Exact analytical calculation for the percolation crossover in deterministic partially self-avoiding walks in one-dimensional random media

TL;DR

This paper analytically studies a deterministic self-avoiding walk in a one-dimensional random medium, revealing a phase transition at a critical memory scale logarithmic in system size, which determines full exploration versus trapping.

Contribution

It provides an exact analytical expression for the exploration probability and identifies a critical memory threshold for phase transition in one-dimensional disordered media.

Findings

Analytical formula for the probability of full exploration, P_N(μ).

Existence of a critical memory μ_1 = ln N / ln 2 for phase transition.

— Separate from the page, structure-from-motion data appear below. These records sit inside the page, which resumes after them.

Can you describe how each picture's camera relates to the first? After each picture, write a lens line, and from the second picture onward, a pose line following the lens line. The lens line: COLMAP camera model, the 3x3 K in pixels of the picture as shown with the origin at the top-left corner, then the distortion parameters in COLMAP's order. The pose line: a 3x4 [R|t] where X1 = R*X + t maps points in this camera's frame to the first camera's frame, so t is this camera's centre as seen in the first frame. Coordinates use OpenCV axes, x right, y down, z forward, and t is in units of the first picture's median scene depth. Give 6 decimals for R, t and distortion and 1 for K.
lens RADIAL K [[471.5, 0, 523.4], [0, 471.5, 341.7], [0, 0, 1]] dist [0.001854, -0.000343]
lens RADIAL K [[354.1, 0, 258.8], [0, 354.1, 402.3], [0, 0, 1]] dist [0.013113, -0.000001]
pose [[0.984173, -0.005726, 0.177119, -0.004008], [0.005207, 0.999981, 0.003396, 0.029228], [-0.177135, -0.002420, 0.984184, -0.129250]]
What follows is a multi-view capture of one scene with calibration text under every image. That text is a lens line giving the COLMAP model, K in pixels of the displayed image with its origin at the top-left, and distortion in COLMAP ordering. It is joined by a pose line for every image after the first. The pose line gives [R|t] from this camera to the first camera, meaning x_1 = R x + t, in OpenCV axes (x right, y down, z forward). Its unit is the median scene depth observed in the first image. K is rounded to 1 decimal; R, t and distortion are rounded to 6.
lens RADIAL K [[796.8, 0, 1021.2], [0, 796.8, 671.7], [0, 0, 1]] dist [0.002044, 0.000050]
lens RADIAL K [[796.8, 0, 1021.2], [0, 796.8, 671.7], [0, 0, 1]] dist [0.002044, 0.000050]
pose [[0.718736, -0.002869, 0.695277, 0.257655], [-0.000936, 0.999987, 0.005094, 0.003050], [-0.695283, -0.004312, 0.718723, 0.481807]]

Sharp transition between trapping and full exploration regimes.

Abstract

Consider $N$ points randomly distributed along a line segment of unitary length. A walker explores this disordered medium moving according to a partially self-avoiding deterministic walk. The walker, with memory $\mu$, leaves from the leftmost point and moves, at each discrete time step, to the nearest point which has not been visited in the preceding $\mu$ steps. Using open boundary conditions, we have calculated analytically the probability $P_N(\mu) = (1 - 2^{-\mu})^{N - \mu - 1}$ that all $N$ points are visited, with $N \gg \mu \gg 1$. This approximated expression for $P_N(\mu)$ is reasonable even for small $N$ and $\mu$ values, as validated by Monte Carlo simulations. We show the existence of a critical memory $\mu_1 = \ln N/\ln 2$. For $\mu < \mu_1 - e/(2\ln2)$, the walker gets trapped in cycles and does not fully explore the system. For $\mu > \mu_1 + e/(2\ln2)$ the walker explores the whole system. Since the intermediate region increases as $\ln N$ and its width is constant, a sharp transition is obtained for one-dimensional large systems. This means that the walker needs not to have full memory of its trajectory to explore the whole system. Instead, it suffices to have memory of order $\log_{2} N$.